** GIVEN RECORDS follows **
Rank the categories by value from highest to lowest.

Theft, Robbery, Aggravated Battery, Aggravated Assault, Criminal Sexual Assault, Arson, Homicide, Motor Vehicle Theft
** End of GIVEN RECORDS **
** GIVEN RECORDS follows **
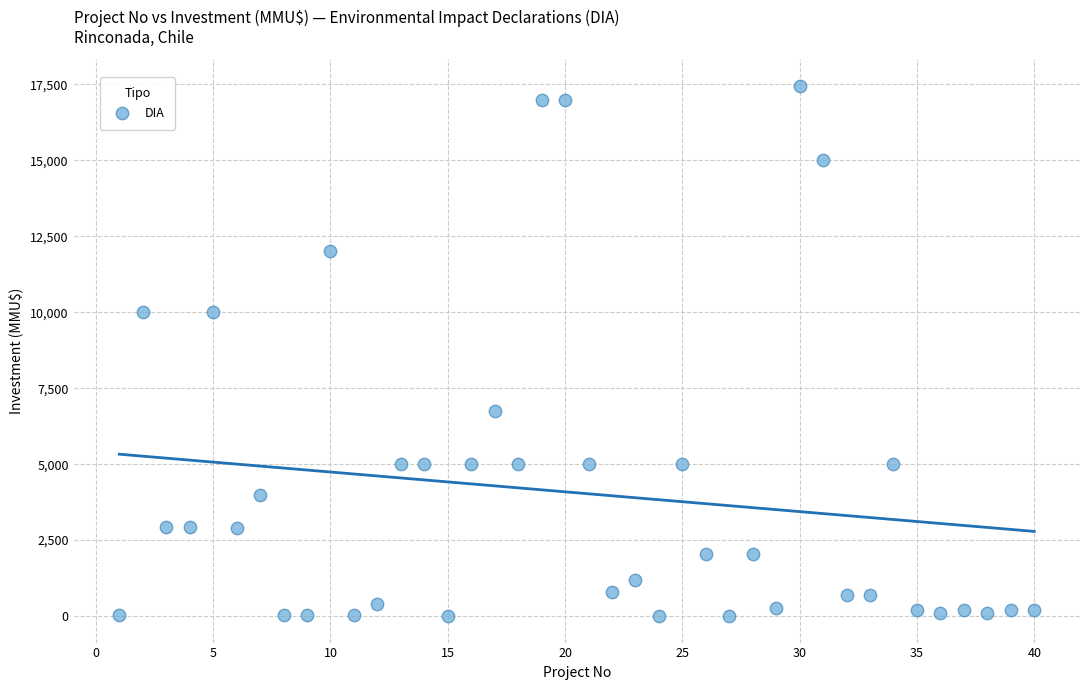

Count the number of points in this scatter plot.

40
** End of GIVEN RECORDS **
** GIVEN RECORDS follows **
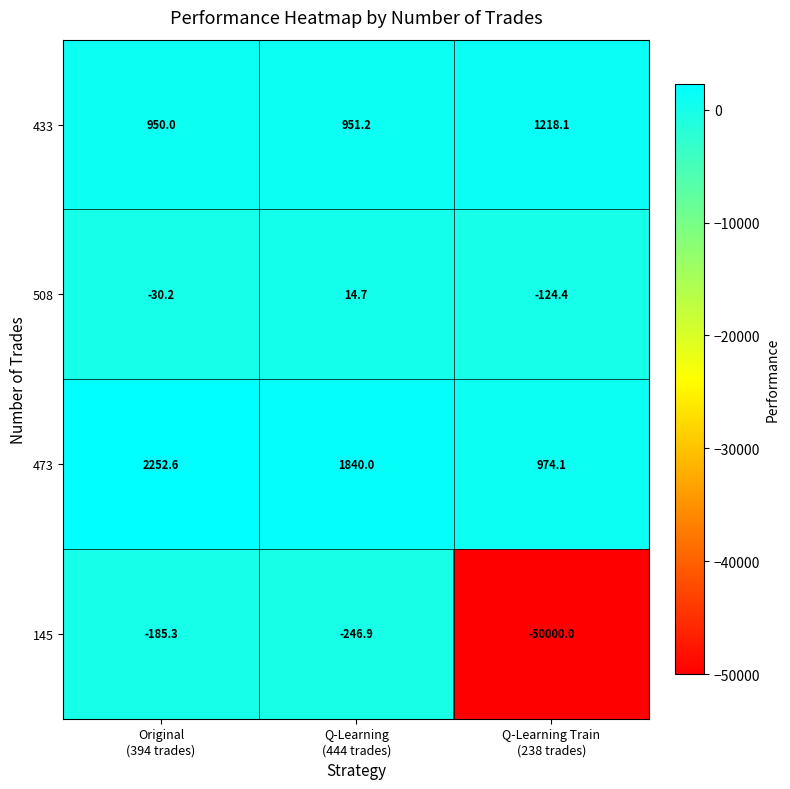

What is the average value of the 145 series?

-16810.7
** End of GIVEN RECORDS **
WRITTEN TASK. Pick out every line of the records that contains the string "value", matching case exactly, and copy each such line in full.

YOUR SOLUTION.
Rank the categories by value from highest to lowest.
What is the average value of the 145 series?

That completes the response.